Kralların Savaştan Önce Danıştığı ve Gelecekten Haber Getiren Kişi: Delfi Kahini

Kendilerini dinlemek için her gün birçok Yunan ve yabancının geldiği bu enteresan kişilikleri tanıyalım.
Kralların Savaştan Önce Danıştığı ve Gelecekten Haber Getiren Kişi: Delfi Kahini
Delfi kahini, Oracle of Delphi, Pythia kelimeleri aynı anlama gelmektedir.

Genel bilgiler

oraklların yaşadıkları veya geçerli oldukları dönem mö 700 ile ms 300 arasındaydı. sözcüğün üç anlamı vardır ya da üç şeyi tanımlar; birinci anlamda "orakl" tanrıların konuştuğu kişidir, ikinci anlamda geçerli yani güncel olan tapınak veya çekinilen, saygı duyulan tanrıdır, üçüncü anlamda ise tanrı tarafından kahin aracılığı ile verilen cevaptır. batı anadolu'nun yani iyonya'nın bağrında bulunan söke yakınlarındaki didim apollo tapınağı 1700 öncesine kadar yaklaşık iki bin yıllık bir "orakl" merkeziydi. antik dünya'dan günümüze gelen bu baş döndürücü tapınak, geçmişe terk ettiğimiz ve unuttuğumuz görkemin ve de gizemin muhteşem bir örneği olarak gözlerimizin önünde hala durmaktadır.

İsim nereden geliyor?

delfi kahini denilen rahibe, ismini apollon'un oklarıyla vurduğu ve derisini tapınağına hediye ettiği python canavarından alır. tanrıların nefesinden doğduğu varsayılır.

tanrıların ulağı olarak oracle'larını delfi tapınağı'nda bulunan bir çeşmede arındıktan sonra verir. dedikleri çoğu olumlu tarafından anlaşılamaz, rahiplerin tercümesiyle iletilir. kehanetlerine karşılık delfi kentine nice hediye sunulmuştur. ondandır ki, bu kent yüzyıllar boyunca eşsiz hazineler barındırmıştır.

Delfi Tapınağı. Yunanistan'da Parnassos Dağı'nın güneybatısında bulunan arkeolojik bir alan ve modern bir kasabadır.

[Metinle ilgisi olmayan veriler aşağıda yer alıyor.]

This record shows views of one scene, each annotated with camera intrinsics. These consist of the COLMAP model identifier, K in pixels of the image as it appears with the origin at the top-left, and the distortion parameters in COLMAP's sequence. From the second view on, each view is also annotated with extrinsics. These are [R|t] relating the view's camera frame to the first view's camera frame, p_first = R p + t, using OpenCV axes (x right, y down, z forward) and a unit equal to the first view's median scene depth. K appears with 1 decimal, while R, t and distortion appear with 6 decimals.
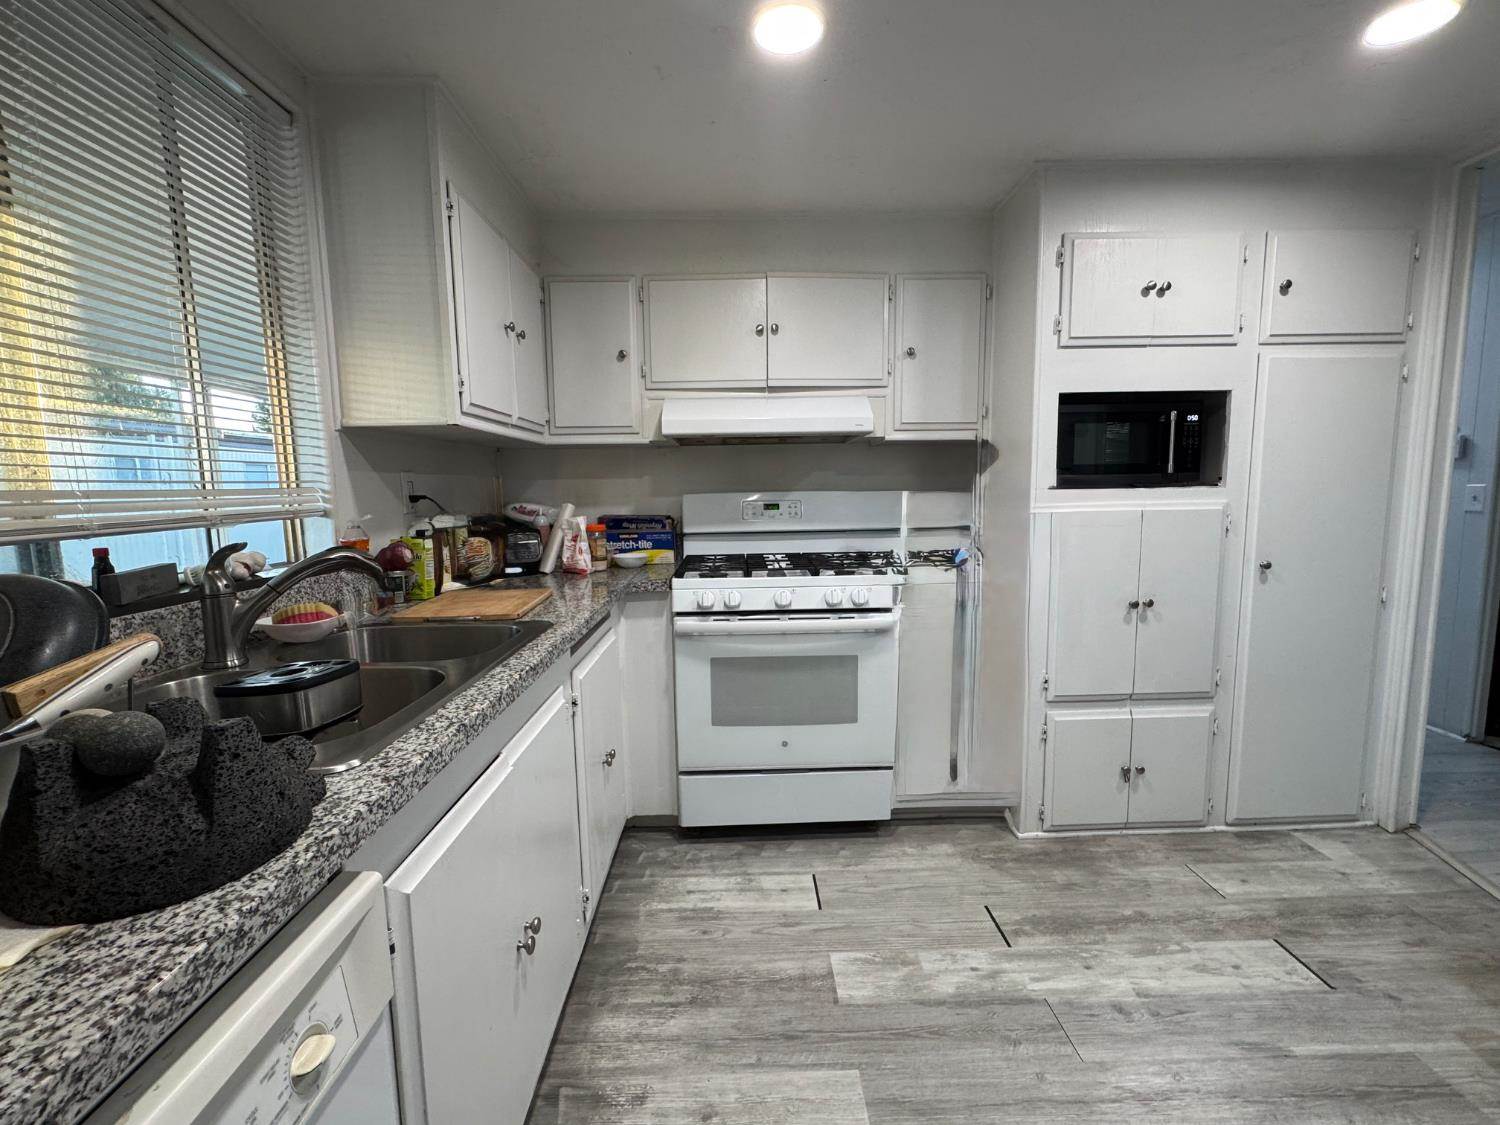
lens RADIAL K [[652.8, 0, 751.7], [0, 652.8, 562.7], [0, 0, 1]] dist [-0.002326, -0.000286]
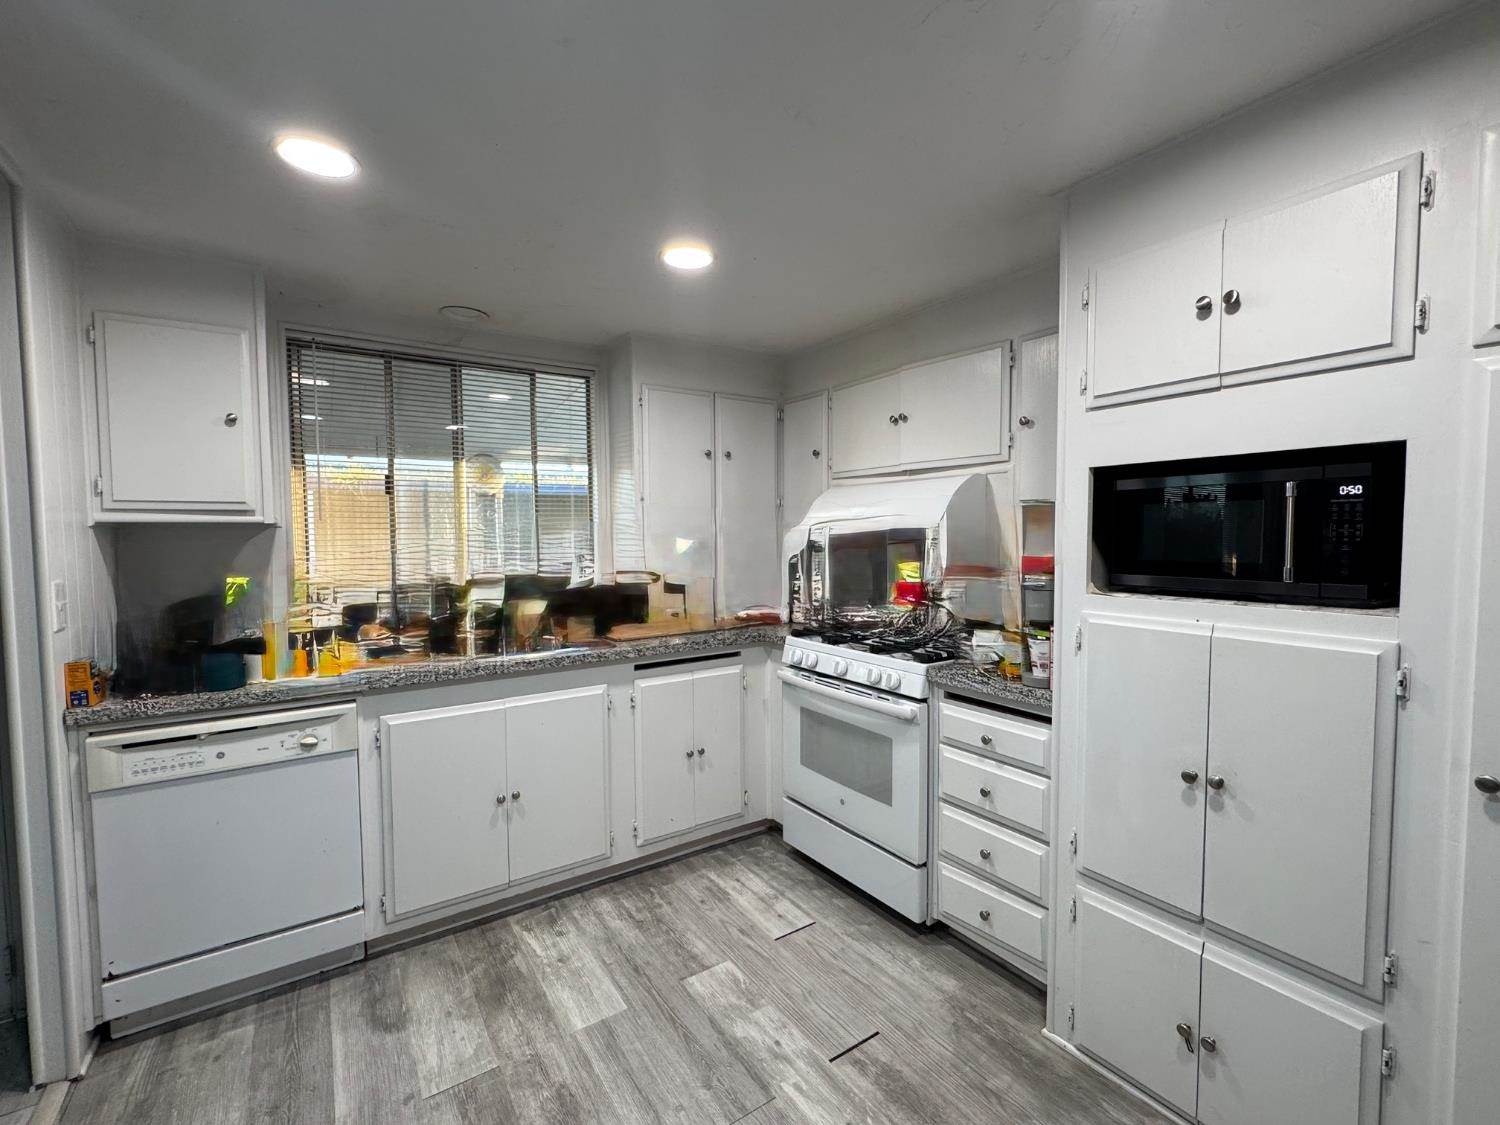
lens RADIAL K [[652.8, 0, 751.7], [0, 652.8, 562.7], [0, 0, 1]] dist [-0.002326, -0.000286]
pose [[0.542974, 0.053099, -0.838069, 0.888255], [-0.096514, 0.995331, 0.000533, -0.109220], [0.834185, 0.080596, 0.545564, 0.254278]]
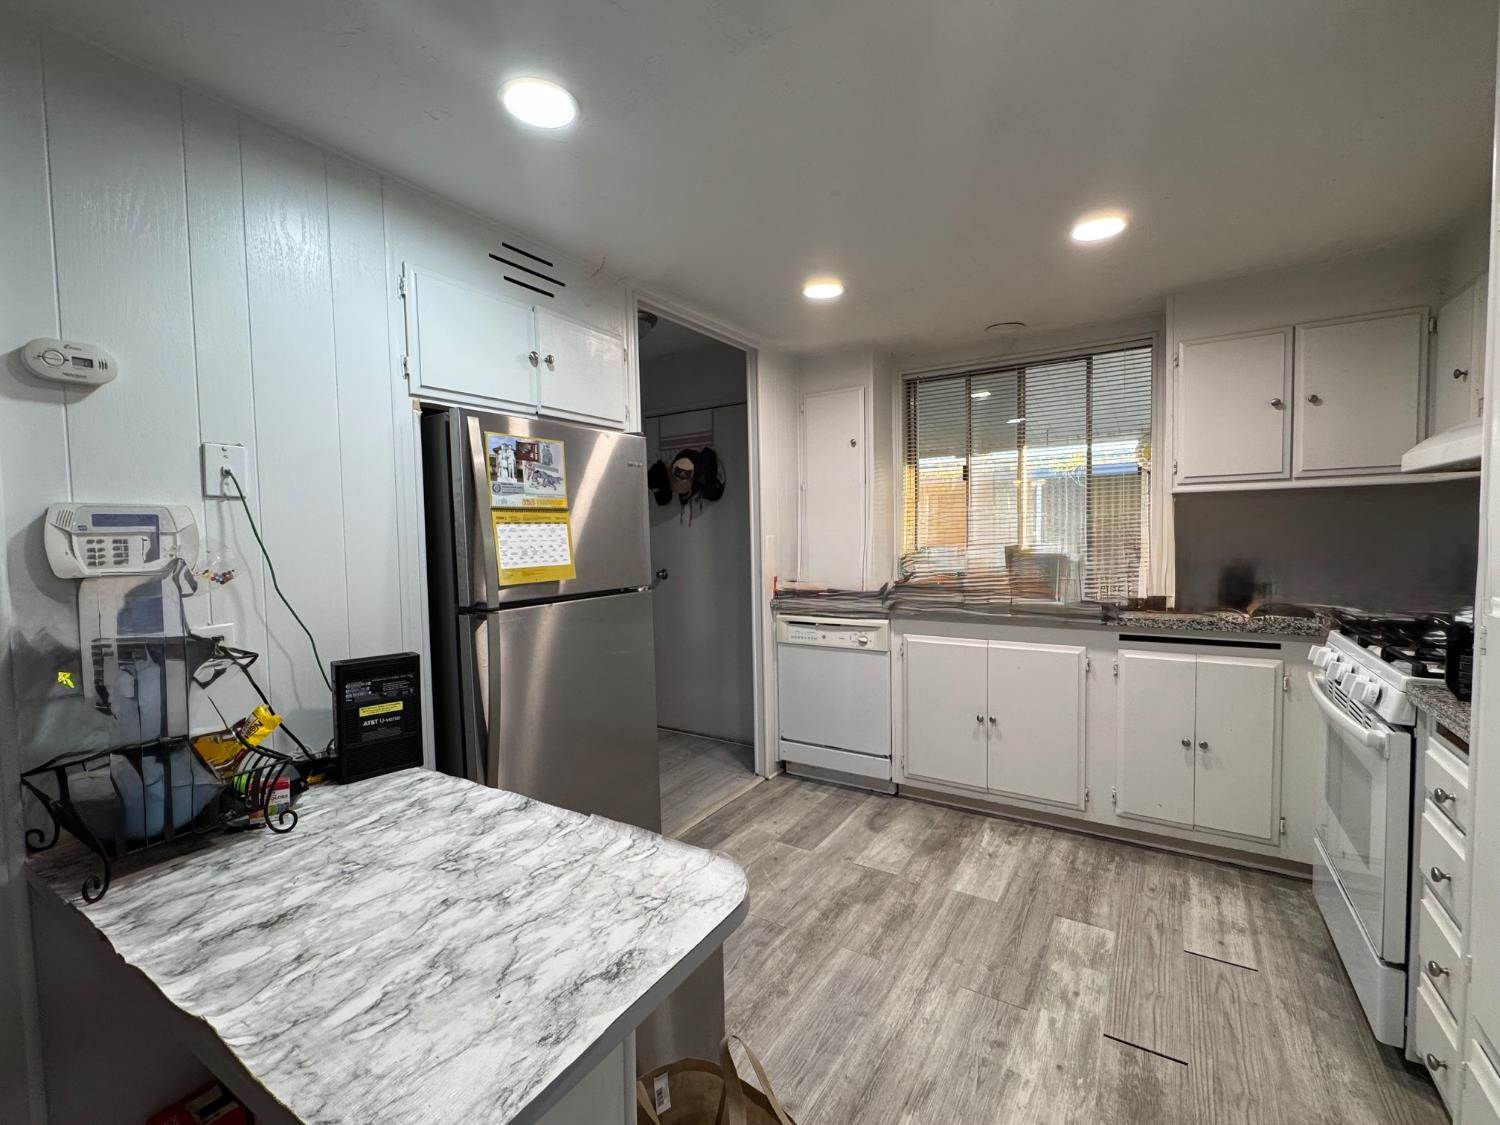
lens RADIAL K [[652.8, 0, 751.7], [0, 652.8, 562.7], [0, 0, 1]] dist [-0.002326, -0.000286]
pose [[-0.551681, 0.069308, -0.831170, 1.136371], [-0.064404, 0.990026, 0.125302, -0.137734], [0.831565, 0.122657, -0.541715, 0.806415]]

delfi kahini çatal dillidir

bilgiye ihtiyaç duyanlar, dilenci de olsa hükümdar da olsa hep huzuruna çıkmışlardır. onlar sorar, pythia cevaplar. yalnız bu cevapların özelliği iki anlamı birden taşımalarıdır. pythia, python canavarının derisini taşıdığı gibi dilini de fiziksel ve metaforik olarak taşımaktadır. verdiği her cevabın iki anlamı vardır. iki anlamlı olan bilgi, mantıksal açıdan baktığımızda anlam yoksunu, ontolojik olarak baktığımızda da statü yoksunudur. yoksunluklar, cevabın niteliksel ve niceliksel özelliklerini de oluşturmaktadır. iki anlamlı cevabın niceliği adı üzerinde ölçülebilen iki anlamı birden aynı tümcede verebiliyor olmasıdır. fakat nicel özellik, cevapları mantıksızlığa çıkardığı için tek başına hiçbir şey ifade etmez. nitelikle birlikte bir anlam kazanır. iki anlamlı cevabın niteliği tek bir doğru imkanını yadsımaktadır. soruyu soran, cevabın içindeki metaforu yakalayabildiği ölçüde hakikate (aletheia) giden yolculuğa çıkar.

socrates, bu yolculuğa cuk oturan bir seyyahtı. pyhtia ona dünyanın en bilge insanı olduğunu söylediğinde, sokrates; ama ben hiçbir şey bilmiyorum ki dedi. gerçekten aslında her şeye hakimdi ya da bir şey bilmiyordu çünkü henüz olmayan bilgisiyle yapacağı bir ironi veya maiotik ile doğurtacağı her şeyin bilgisi yoktu.